KainingYing / CTVIS

ICCV'2023 | CTVIS: Consistent Training for Online Video Instance Segmentation
MIT License
70 stars 4 forks source link

Some code issues #3

Open fanghaook opened 1 year ago

fanghaook commented 1 year ago
  1. The code cannot be trained, the error is: CTVIS/mask2former/modeling/matcher.py", line 111, in memory_efficient_forward cost_class = -out_prob[:, tgt_ids] IndexError: tensors used as indices must be long, int, byte or bool tensors
  2. I test the author's YTVIS19_R50 model is 54.4AP, but the result does not match the paper. It is 55.1AP in the paper and 55.2AP in README.md.
  3. visualize_all_videos.py and demo.py cannot run, import many modules that are not included in the code.
KainingYing commented 1 year ago

Thanks for your attention.

  1. This issue is caused by the Python environment. Please follow the Install to construct the conda environment. And we fix this in the latest version.
  2. The fluctuation in mAP is due to differences in environment and equipment. We inference on RTX 3060, PYTHON 3.10, CUDA 11.7, PYTORCH 2.0.0. We don't know how to mitigate this phenomenon. If you know how, we would be very grateful.
  3. We fix this in the latest version.
fanghaook commented 1 year ago

I tried retraining to reproduce the author's results, but the results were not satisfactory. The version of YTVIS2019_ResNet50 only had 51-52AP, far from reaching 55AP. Let me briefly describe the training process:

  1. I first created a new environment entirely according to the author's README.md, but after python train_ctvis.py, an error occurred: ImportError: /home/.local/lib/python3.10/site-packages/MultiScaleDeformableAttention-1.0-py3.10-linux-x86_64.egg/MultiScaleDeformableAttention.cpython-310-x86_64-linux-gnu.so: undefined symbol: _ZN2at4_ops4view4callERKNS_6TensorEN3c108ArrayRefIlEE I guess there are still some incompatibilities in the environment version provided by the author. The author can try creating a new environment to see if it is compatible.
  2. I created a new environment based on INSTALL.md in Mask2Former's GitHub and found that your code can run normally, so I started training. Due to limited GPU memory, I set Batchsize to 8 and trained under multiple iterations such as (6000, 12000) and (12000, 24000), other hyperparameters have also been modified accordingly, but the result was only 51-52AP.
  3. I tried the code that the author updated a few days ago, include cfg.MODEL.CL_PLUGIN.NOISE_EMBED = False and other updates, but the results were even worse.
KainingYing commented 1 year ago
  1. When you reconstruct the environment, it is best to delete the mask2former/modeling/pixel_decoder/ops/build directory. This command works well for me.
  2. Can you give the detailed config file?
KainingYing commented 1 year ago

Hi @fanghaook ,

When we prepared our submission, we only set the SOLVER.IMS_PER_BATCH as 16 empirically. We also found locally that using small batches leads to extremely unstable results, and may even drop 2~3 AP. We are finding the best config setting for small batch sizes or implementing the gradient accumulation to simulate identical batch sizes in limited GPUs.
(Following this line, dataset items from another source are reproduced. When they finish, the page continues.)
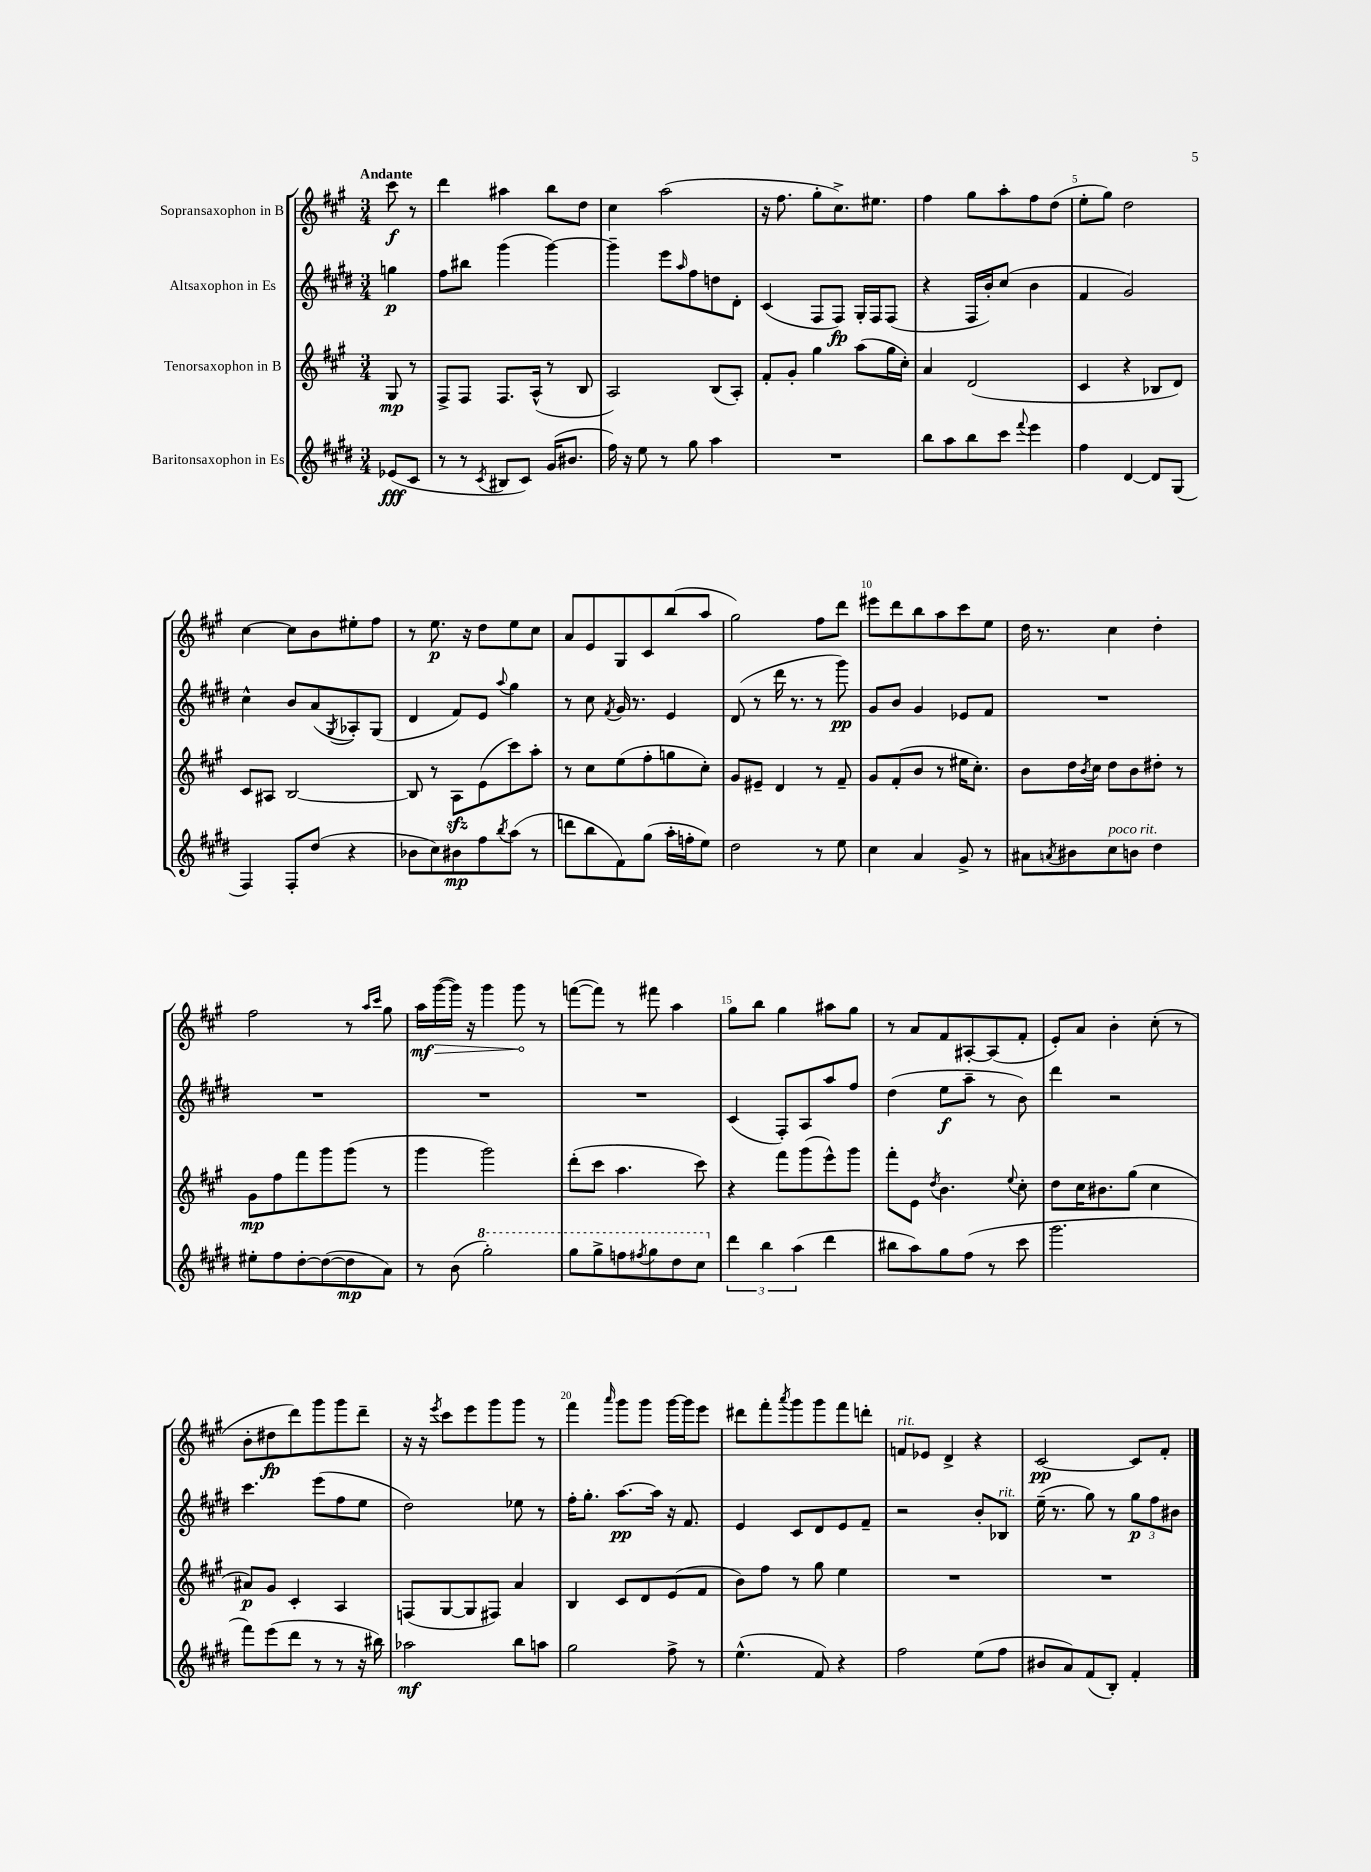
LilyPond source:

<<
\new StaffGroup <<
\new Staff = "s0" \with { instrumentName = "Sopransaxophon in B" } {
    \clef treble \key a \major \numericTimeSignature \time 3/4 \partial 4 \tempo "Andante"
    cis'''8\f r8 |
    d'''4 ais''4 b''8 d''8 |
    cis''4 a''2( |
    r16 fis''8. gis''8-. cis''8.->) eis''8. |
    fis''4 gis''8 a''8-. fis''8 d''8( |
    e''8-. gis''8) d''2 |
    cis''4~ cis''8 b'8 eis''8-. fis''8 |
    r8 e''8.\p r16 d''8 e''8 cis''8 |
    a'8 e'8 gis8 cis'8 b''8( a''8 |
    gis''2) fis''8 d'''8 |
    eis'''8 d'''8 b''8 a''8 cis'''8 e''8 |
    d''16 r8. cis''4 d''4-. |
    fis''2 r8 \grace { a''16 cis'''16 } gis''8 |
    a''16\mf \once \override Hairpin.circled-tip = ##t gis'''16~\>( gis'''16) r16 gis'''4 gis'''8\! r8 |
    f'''8~( f'''8) r8 fis'''8 a''4 |
    gis''8 b''8 gis''4 ais''8 gis''8 |
    r8 a'8 fis'8 ais8~-. ais8( fis'8-. |
    e'8-.) a'8 b'4-. cis''8-.( r8 |
    b'8-. dis''8\fp d'''8) gis'''8 gis'''8 d'''8-- |
    r16 r16 \acciaccatura { e'''8 } cis'''8 e'''8 gis'''8 gis'''8 r8 |
    fis'''4 \grace { a'''16 } gis'''8 gis'''8 gis'''16~ gis'''16 e'''8 |
    dis'''8 fis'''8-. \acciaccatura { a'''8 } gis'''8 gis'''8 fis'''8 d'''8-. |
    f'8^\markup { \italic "rit." } ees'8 d'4-> r4 |
    cis'2~\pp cis'8 fis'8-. \bar "|." |
}
\new Staff = "s1" \with { instrumentName = "Altsaxophon in Es" } {
    \clef treble \key e \major \numericTimeSignature \time 3/4 \partial 4
    g''4\p |
    fis''8 bis''8 gis'''4( gis'''4~) |
    gis'''4-- e'''8 \grace { a''16 } fis''8 d''8 dis'8-. |
    cis'4( fis8 fis8\fp) gis16-. fis16 fis8( |
    r4 fis16 b'16-.) cis''8( b'4 |
    fis'4 gis'2) |
    cis''4-^ b'8 a'8( \acciaccatura { gis8 } aes8-.) gis8( |
    dis'4 fis'8) e'8 \appoggiatura { a''8 } gis''4 |
    r8 cis''8 \acciaccatura { fis'8 } gis'16 r8. e'4 |
    dis'8( r8 dis'''16 r8. r8 gis'''8\pp) |
    gis'8 b'8 gis'4 ees'8 fis'8 |
    R2. |
    R2. |
    R2. |
    R2. |
    cis'4( fis8-.) a8 a''8 fis''8 |
    dis''4( e''8\f a''8-- r8 b'8) |
    dis'''4 r2 |
    cis'''4. e'''8( fis''8 e''8 |
    dis''2) ees''8 r8 |
    fis''16-. gis''8.-. a''8.~\pp a''16 r16 fis'8. |
    e'4 cis'8 dis'8 e'8 fis'8-- |
    r2 b'8-. bes8^\markup { \italic "rit." } |
    e''16--( r8. gis''8) r8 \tuplet 3/2 { gis''8\p fis''8 bis'8 } \bar "|." |
}
\new Staff = "s2" \with { instrumentName = "Tenorsaxophon in B" } {
    \clef treble \key a \major \numericTimeSignature \time 3/4 \partial 4
    gis8\mp r8 |
    fis8-> fis8 fis8. a16-^( r8 b8 |
    a2) b8( a8-.) |
    fis'8-. gis'8-. gis''4 a''8( gis''16 cis''16-.) |
    a'4 d'2( |
    cis'4 r4 bes8 d'8) |
    cis'8 ais8 b2~ |
    b8 r8 a8\sfz e'8( cis'''8) a''8-. |
    r8 cis''8 e''8( fis''8-. g''8 cis''8-.) |
    gis'8 eis'8-- d'4 r8 fis'8-- |
    gis'8 fis'8-.( b'8 r8 eis''16 cis''8.-.) |
    b'8 d''16 \acciaccatura { b'8 } cis''16 d''8 b'8 dis''8-. r8 |
    gis'8\mp fis''8 fis'''8 gis'''8 gis'''8( r8 |
    gis'''4 gis'''2) |
    d'''8-.( cis'''8 a''4. cis'''8) |
    r4 fis'''8 gis'''8( e'''8-^) gis'''8 |
    fis'''8-. e'8 \acciaccatura { d''8 } b'4. \appoggiatura { e''8 } cis''8-. |
    d''8 cis''16 bis'8. gis''8( cis''4 |
    ais'8\p) gis'8 cis'4-. a4 |
    f8( gis8~ gis8 fis8) a'4 |
    b4 cis'8 d'8 e'8( fis'8 |
    b'8) fis''8 r8 gis''8 e''4 |
    R2. |
    R2. \bar "|." |
}
\new Staff = "s3" \with { instrumentName = "Baritonsaxophon in Es" } {
    \clef treble \key e \major \numericTimeSignature \time 3/4 \partial 4
    ees'8\fff( cis'8 |
    r8 r8 \acciaccatura { cis'8 } bis8 cis'8) gis'16( bis'8. |
    fis''16) r16 e''8 r8 gis''8 a''4 |
    R2. |
    b''8 a''8 b''8 cis'''8 \appoggiatura { fis'''8 } e'''4 |
    fis''4 dis'4~ dis'8 gis8( |
    fis4) fis8-. dis''8( r4 |
    bes'8 cis''8) bis'8\mp fis''8 \acciaccatura { b''8 } a''8( r8 |
    d'''8 b''8 fis'8) gis''8( a''16-. f''16-. e''8) |
    dis''2 r8 e''8 |
    cis''4 a'4 gis'8-> r8 |
    ais'8 \acciaccatura { a'8 } bis'8 cis''8^\markup { \italic "poco rit." } b'8 dis''4 |
    eis''8-. fis''8 dis''8~-. dis''8~( dis''8\mp a'8) |
    r8 b'8( \ottava #1 gis'''2-.) |
    gis'''8 gis'''8-> f'''8 \acciaccatura { fis'''8 } gis'''8 dis'''8 cis'''8 \ottava #0 |
    \tuplet 3/2 { dis'''4 b''4 a''4( } dis'''4 |
    bis''8 a''8) gis''8 fis''8( r8 cis'''8 |
    gis'''2. |
    fis'''8) e'''8( dis'''8 r8 r8 r16 bis''16) |
    aes''2\mf b''8 a''8 |
    gis''2 fis''8-> r8 |
    e''4.-^( fis'8) r4 |
    fis''2 e''8( fis''8 |
    bis'8 a'8) fis'8( b8-.) fis'4-. \bar "|." |
}
>>
>>
\layout { \context { \Score \override BarNumber.break-visibility = ##(#f #t #t) barNumberVisibility = #(every-nth-bar-number-visible 5) } }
fanghaook commented 1 year ago
  1. If I have time, I will try rebuilding the environment, but the environment should not be the reason for poor performance.
  2. IMS_PER_BATCH: 4,8, BASE_LR:0.0001,0.00005, STEPS: (6000, 12000),(12000, 24000),MAX_ITER:16000,32000. The above is my hyperparameter selection. I trained multiple sets of different hyperparameter combinations, but the results were not good. Sometimes, even the results with a batch size of 4 are better than 8, which is very strange.